Abingdon Museum is celebrating Christmas with an array of the historic, the fun and the bizarre, writes SYLVIA VETTA

Mince pies, Queen Elizabeth I, pico-pipes and rollerblading are all features of a Christmas Show at Abingdon Museum. Lauren Gilmour, the curator, will provide the food, the Oxford Drama Wardrobe Collection the costume for the Tudor monarch, and the Bate Collection in Oxford is lending the pico-pipes. But the rollerblading?

Simon Coates, the director of Abingdon Touring Theatre, assures me rollerblades are essential to celebrate December 25 in modern-day Venezuela.

Abingdon County Hall is home to the town's museum. This attractive building was completed in 1682 under the supervision of Christopher Kempster, who was one of Christopher Wren's masons at St Paul's Cathedral. Although the identity of the architect is not certain, it is Grade-I listed and its fine proportions are in the style of Wren.

Lauren said: "Oxfordshire Museum Service's collection from Christmas Past features Victorian, Edwardian and 20th-century cards and cake decorations, toys, gifts, tins and spices for creating the Christmas cake, pudding and pies, recipes and sometimes the food itself."

The festive mince pies are the first ingredient but what about the Queen?

"On display are costumes intended for a series of historical personalities, including Samuel Pepys, whose Christmas celebrations will surprise you, and fictional characters from Alice in Wonderland, Beauty and the Beast and Aslan's cloak from a Dragon School production of The Lion, the Witch and the Wardrobe are on loan from the Oxford Drama Wardrobe Collection."

The collection of clothing was started in the 1930s by Beatrice Saxon-Snell and under Alex Graham has grown to 4,500 items including original historic garments.

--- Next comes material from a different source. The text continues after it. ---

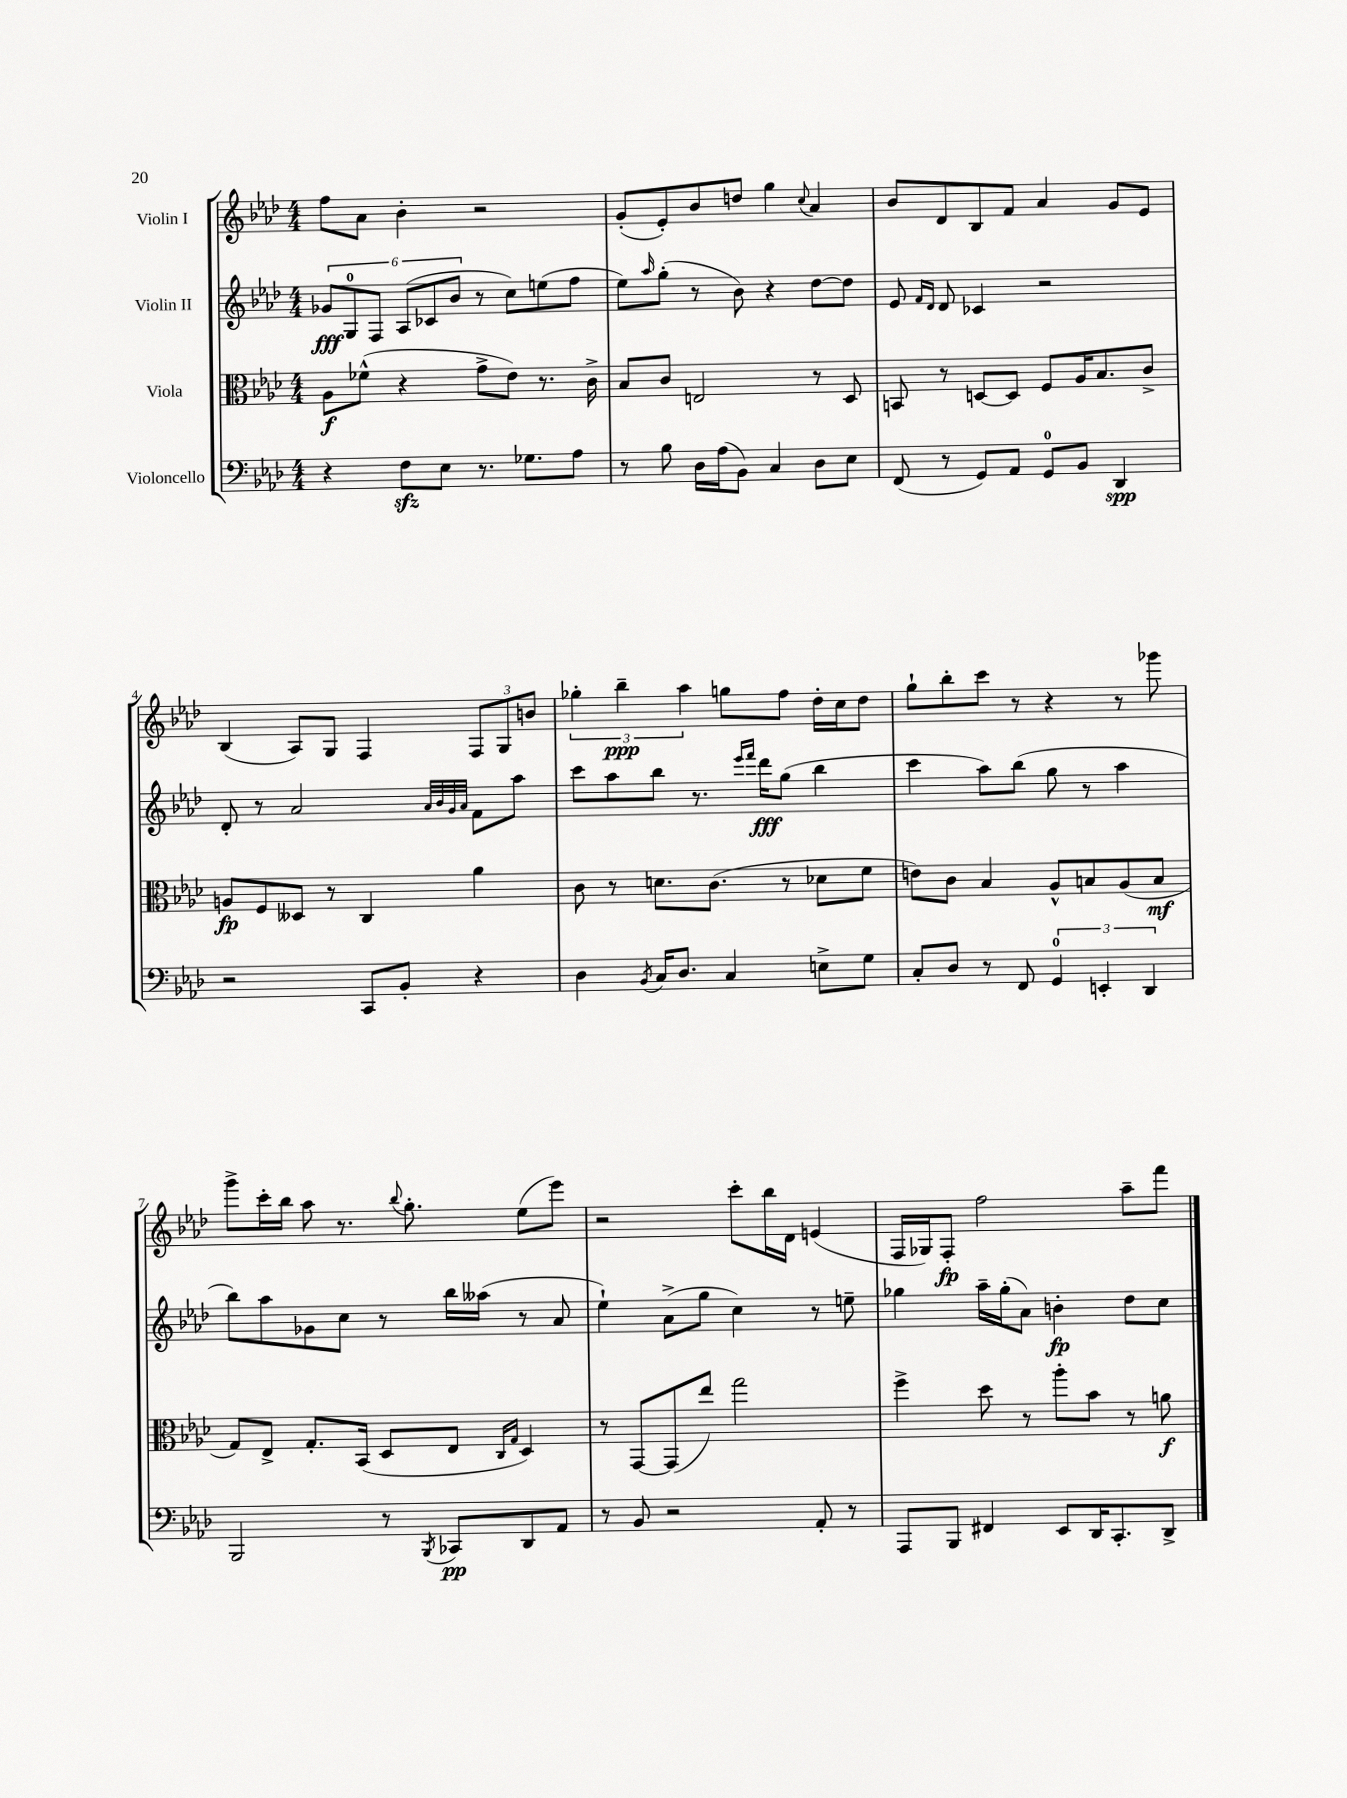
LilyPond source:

At least one of its regal pieces will be on display in Abingdon.

Hugo Brunner, Lord Lieutenant of Oxfordshire and Patron of the Wardrobe, said: "It is a unique resource of which Oxfordshire can be justly proud."

Music, of course, as well as the theatre, feature in many people's festive entertainment. From the Bate Collection has come eight rare instruments. That accounts for the pico-pipes but also for a strange instrument, the harp-lute-guitar, and a serpentine used to accompany early choirs reminiscent of Thomas Hardy's woodlanders wassailing around the village.

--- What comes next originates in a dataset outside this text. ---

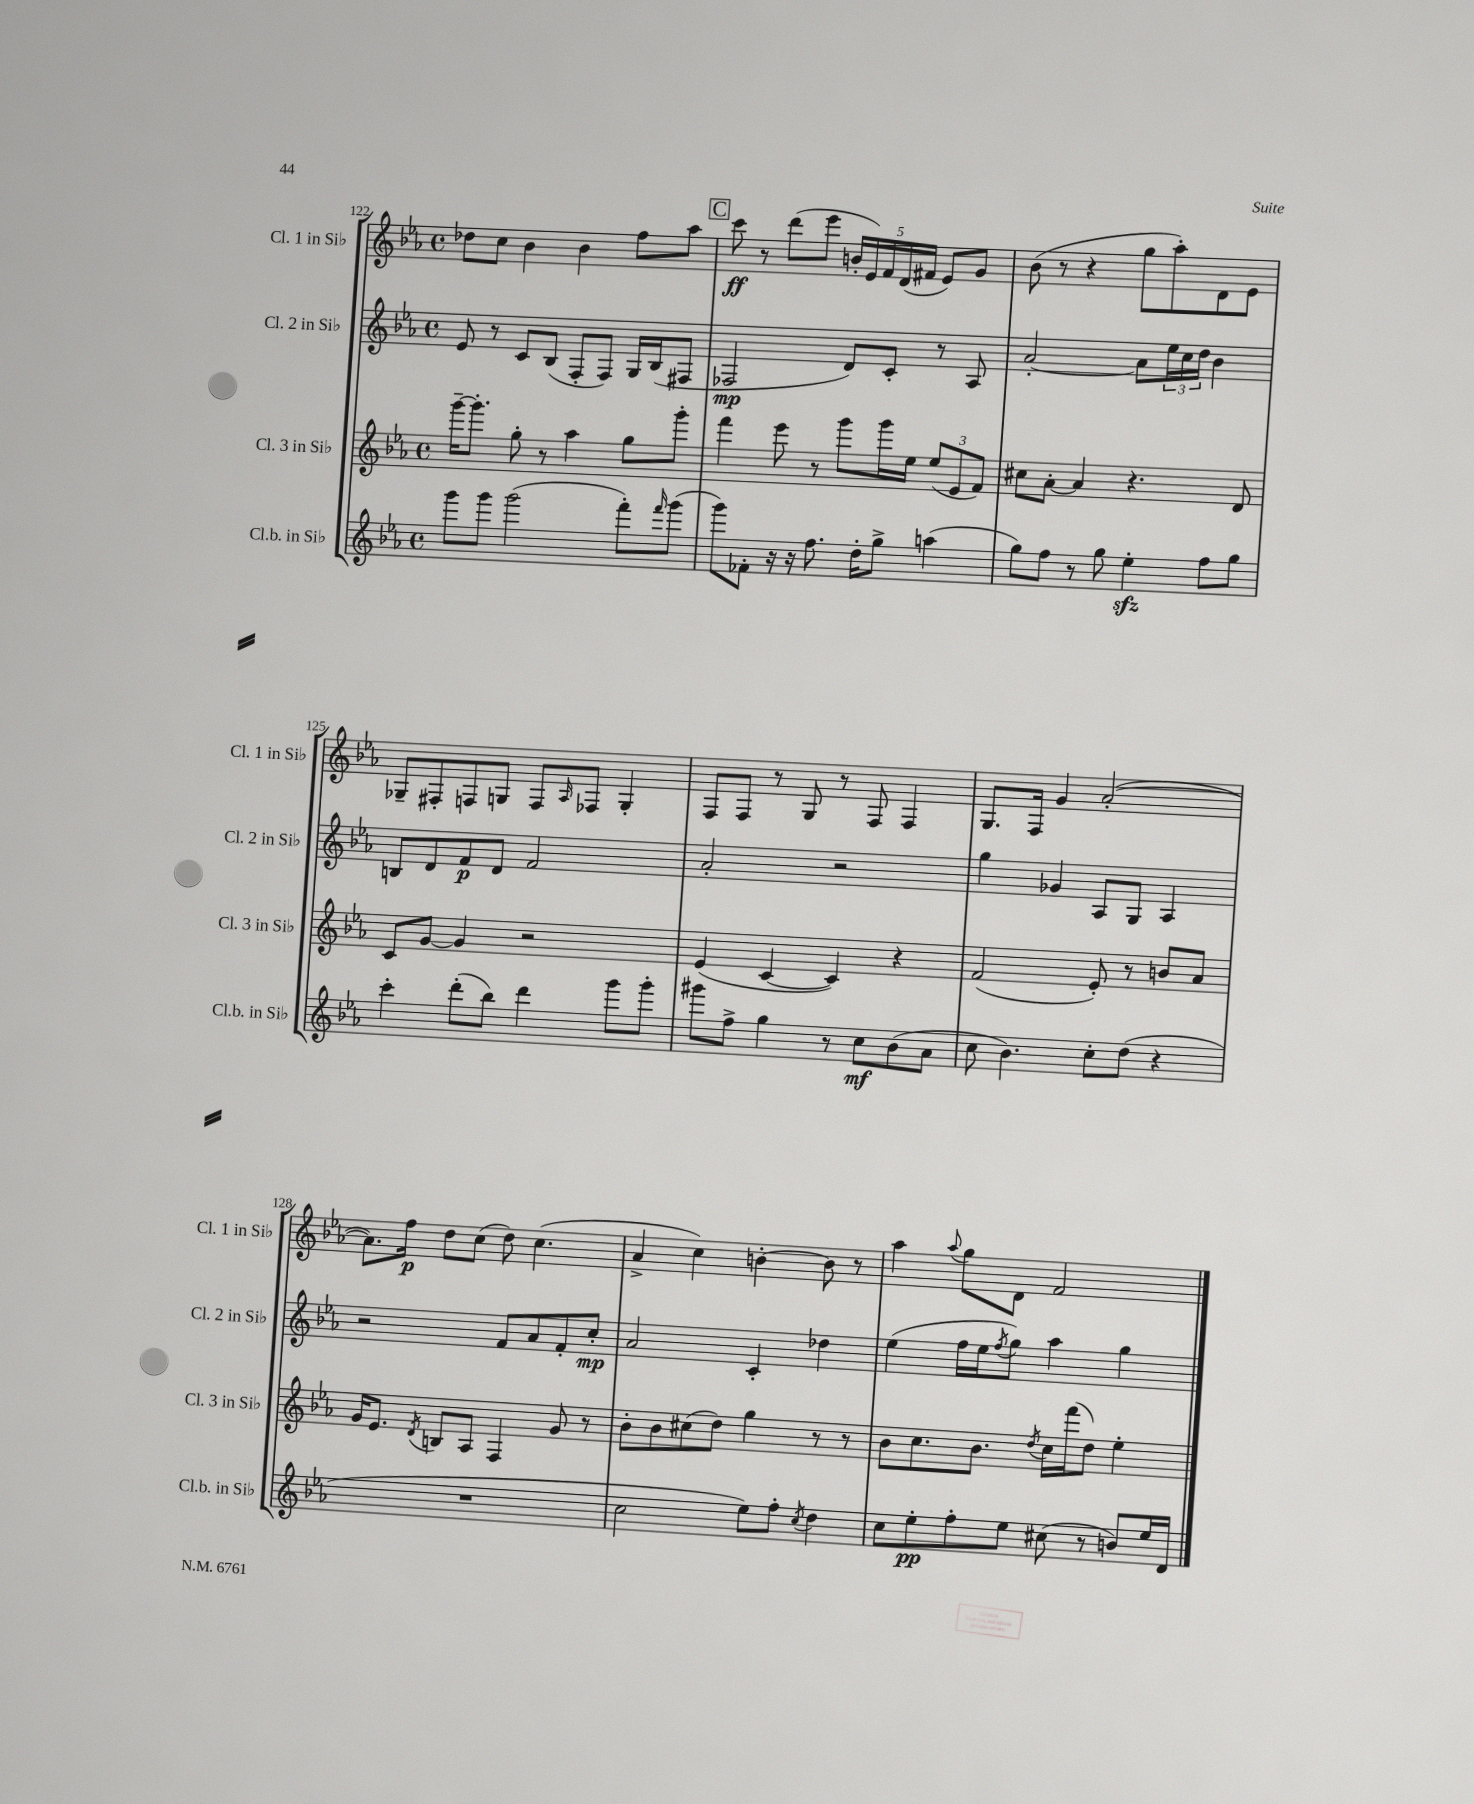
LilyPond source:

As for the famous diarist, curator Lauren Gilmour said "On one occasion his wife's black eye meant they had to cry off an invitation to Christmas festivities at the home of Pepys' superior officer's."?

That still leaves the rollerblading. This is where the Abingdon Touring Theatre comes into the picture. Actors Ben Revell and Amy Standish will be in the museum between 1.30pm and 3.30pm every day between December 27 and 31. They will entertain visitors with a cabaret of unusual ways people celebrate in other parts of the world - including rollerblading to church in Venezuela! To outsiders some of our customs may seem strange. Some years ago I took an American friend to a dress rehearsal of our village pantomime. While I enjoyed joining in with "he's behind you", my friend was completely mystified as to why anyone pays to see this entertainment.

Simon Coates, who founded Abingdon Touring Theatre two years ago, said of their performance: "We are all in the 18-25 age group. Performers are either gap-year students or recent drama school or university graduates. For most this is their first experience of the professional theatre. Only two are full time so I describe ATT as a 'rolling company'.

"Last year we travelled around the county with productions of Talking Heads by Alan Bennett and Aesop's Fables. Our 2008 programme begins in Thame on January 17 with John Godber's Teechers."

This is only the second exhibition in the Abingdon Museum I have reviewed, the first being their Swinging Sixties exhibition. Mounting shows along side the permanent collections poses a problem. The elegant building has changed little since the 17th century and the museum is applying for a Heritage Lottery grant to enable it to fulfil functions for the 21st century. The proposal is to glaze in the arcade and create lift access to the magnificent first-floor Sessions Hall.

The exhibition continues until January 9. Entry is free. There are also family activities in the gallery December 27 and 28 and January 2-5, and from December 27-30 is The Night after Christmas with Oxfordshire Touring Theatre.